Inflation. Inflation is the number one fear of retirees, the survey, conducted by Mathew Greenwald and Associates and the Employee Benefit Research Institute, found. Some 58 percent workers approaching retirement and 71 percent of retirees are concerned that the value of their savings and investments may not keep pace with inflation. Social Security checks and some pension payments are adjusted for inflation. About a third of retirees in the survey delayed collecting Social Security in order to boost the amount of their checks later on in retirement. Other strategies the respondents, who were all born between 1929 and 1964, plan to use to beat inflation include investing some money in stocks or stock mutual funds (64 percent), real estate (43 percent), and annuities or other investment products that guarantee income for life (38 percent).
Running out of money. Once you have accumulated a sizeable nest egg, it’s your job to make sure it lasts the rest of your life – however long that may be. Many Americans approaching retirement are concerned that they might deplete all of their savings too quickly (58 percent). And it’s not just your own lifetime you need to plan for. Many married retirees (43 percent) are also worried about maintaining a spouse’s standard of living after their death. Retirement savers are trying to protect themselves from depleting their nest egg too quickly by paying off debt, ramping up savings, and reducing spending. Many of the survey respondents approaching retirement also plan to pay off their mortgage as soon as possible (80 percent). However, only 48 percent of retirees in the survey have completely paid off their mortgage. Some retirees (6 percent) also tapped their home equity as a last resort to finance retirement.
Stock market slumps. Investment losses can be especially traumatic after retirement. Many retirement savers dial down the risk in their portfolio in the years leading up to and immediately after retirement. Approximately 65 percent of those planning to retire soon and 58 percent of retirees have moved or plan to move their assets into increasingly conservative investments as they get older. It is also important to keep an emergency fund and several years worth of living expenses out of the stock market, so riskier assets have time to weather any market conditions. Many survey respondents also expressed concern that their retirement income will vary based on changes in interest rates.

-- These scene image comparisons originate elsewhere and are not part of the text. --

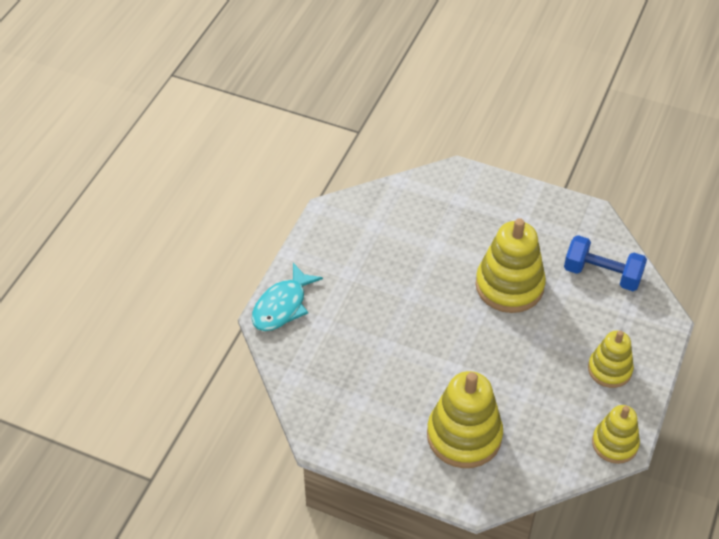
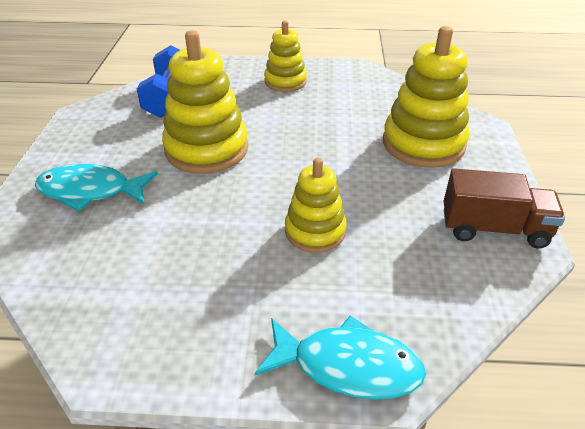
camera: 110 degrees left, 10 degrees down
(346, 428) = (494, 229): none -> brown truck
(480, 214) = (90, 191): none -> turquoise fish
(614, 443) = (361, 71): yellow stacking toy -> yellow stacking toy (315, 231)

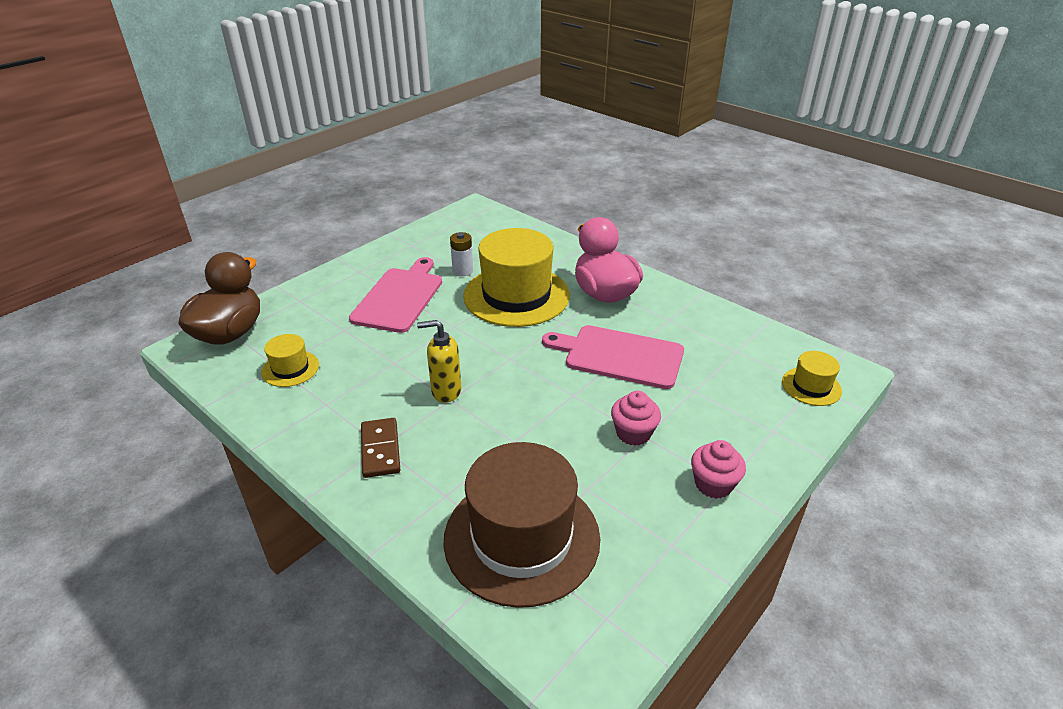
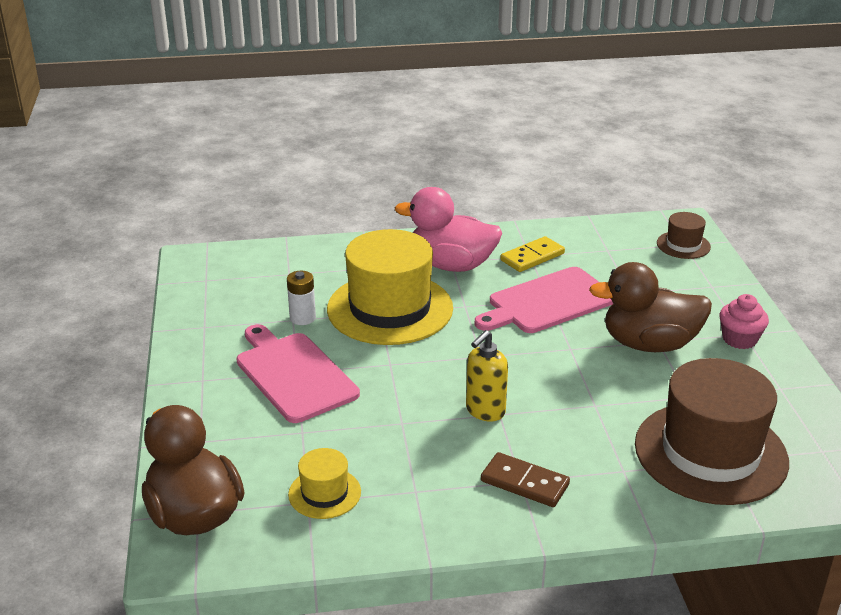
camera: 50 degrees left, 5 degrees down
(633, 433) = (649, 344): pink cupcake -> brown duck
(669, 321) = (532, 257): none -> yellow domino
(811, 386) = (683, 245): yellow hat -> brown hat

Health expenses. About half of retirees (49 percent) and two-thirds of workers nearing retirement (67 percent) worry about having enough money to pay for adequate health care. Signing up for Medicare beginning three months before your 65th birthday is a good start. To help pay for some of the services Medicare does not completely cover, most retirees (76 percent) also say they have purchased health insurance to supplement Medicare or participate in an employer-sponsored retiree health plan. Many retirees are also report they are trying to maintain a healthy lifestyle including a proper diet, regular exercise, and preventative care.

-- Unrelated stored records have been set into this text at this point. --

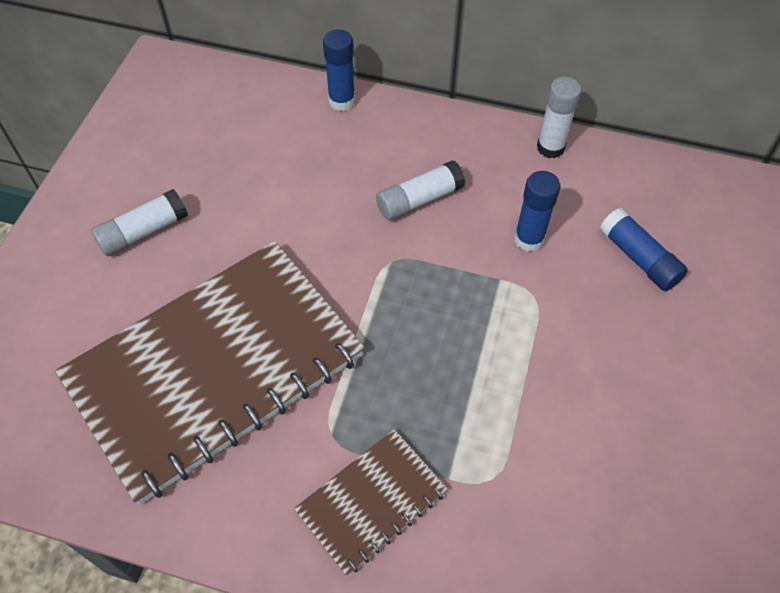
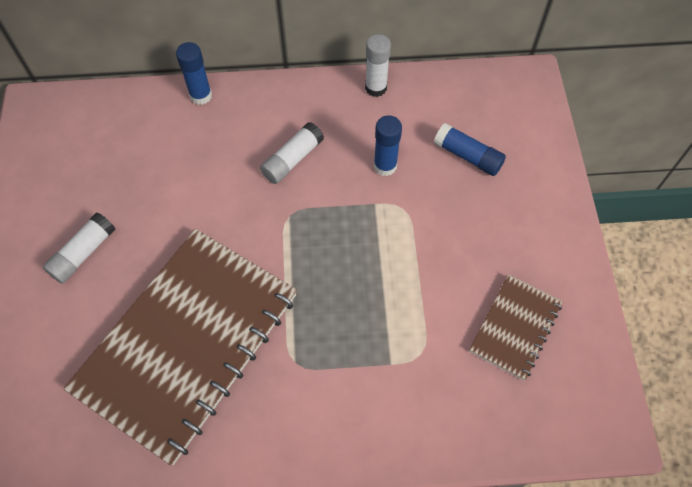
camera: 20 degrees left, 5 degrees up
(371, 502) = (343, 400): brown notebook -> brown notebook (515, 327)

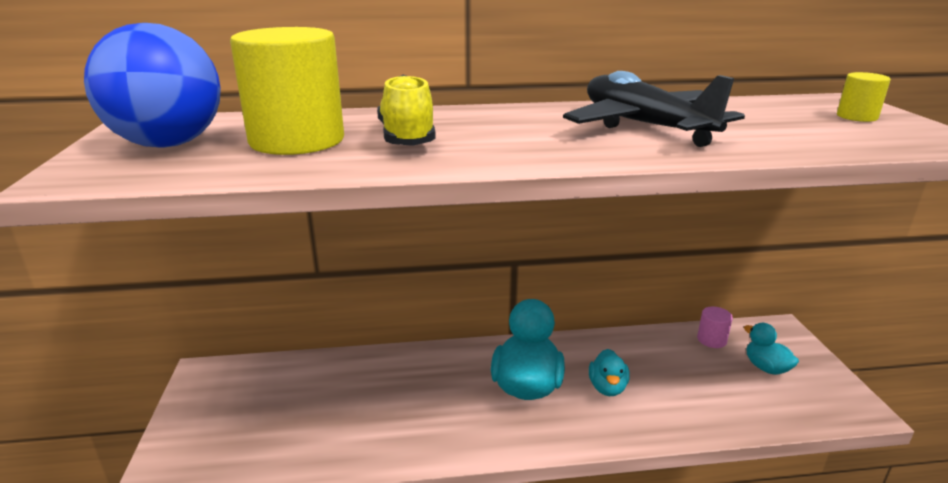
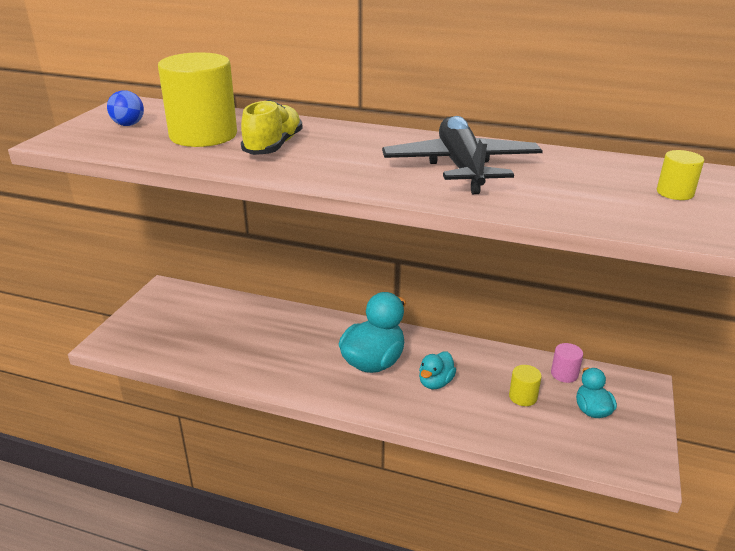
camera: 25 degrees right, 5 degrees up
(169, 144) = (128, 125): blue ball -> blue ball, size x0.44
(698, 375) = (523, 397): none -> yellow cylinder

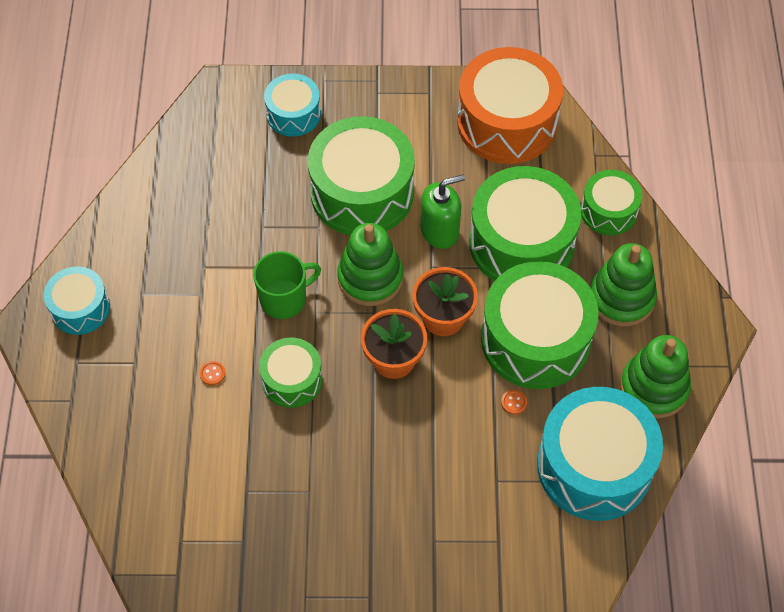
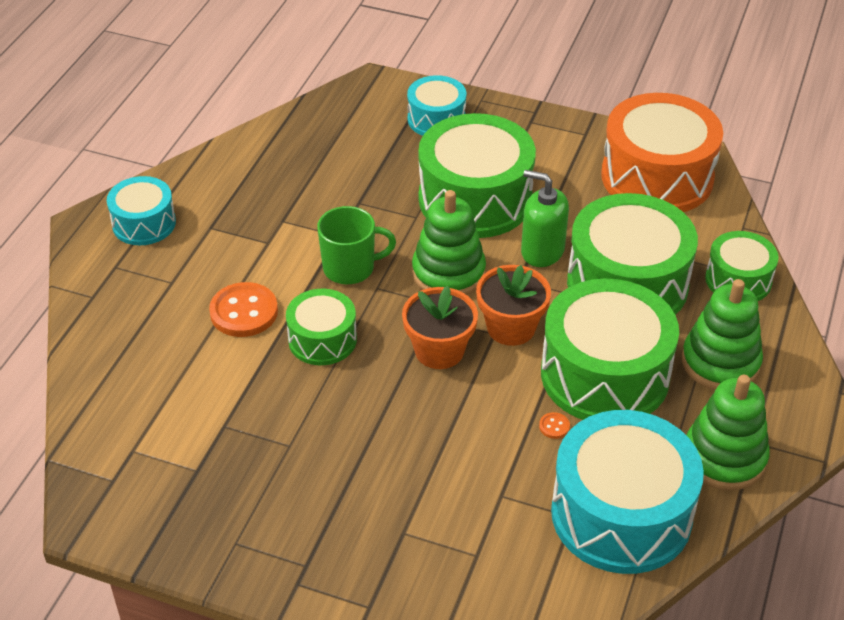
camera: 20 degrees right, 15 degrees down
(212, 373) = (244, 312): orange button -> orange button, size x2.38
(439, 231) = (542, 251): green soap dispenser -> green soap dispenser turned 150 degrees counterclockwise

Long-term care costs. Almost half of retirees are concerned about having enough money to pay for extended care at home or in a nursing home (46 percent). Older Americans are more likely to try to save for long-term care costs than to purchase insurance. Almost half (47 percent) of retirees say they are either currently saving or intend to save for long-term care expenses or other health costs, while 35 percent have purchased long-term care insurance. Only about 15 percent of retirees have made or intend to make arrangements for care through a continuing care retirement community.
Drawing down assets too quickly. Retirees need to create a plan to spend their nest egg after retirement. Strategies for drawing down retirement assets reported in the survey include setting up regular withdrawals from investment accounts, spending only the interest and dividends earned each month, and using savings only for emergencies or major expenses.
Retiring too young. The majority of retirees surveyed (80 percent) left the workforce before the age of 65 and 28 percent retired before the age of 55. But many of the retirees say they wish they hadn’t retired so young. Half of the retirees report that a three-year delay in retirement would have made their retirement finances more secure. Delaying retirement would have allowed them to get increased payments from Social Security (66 percent), have more time to make contributions and earn money on investments (59 percent), and to qualify for increased monthly pension payments (63 percent). Half of those approaching retirement say they expect to retire at age 65 or later.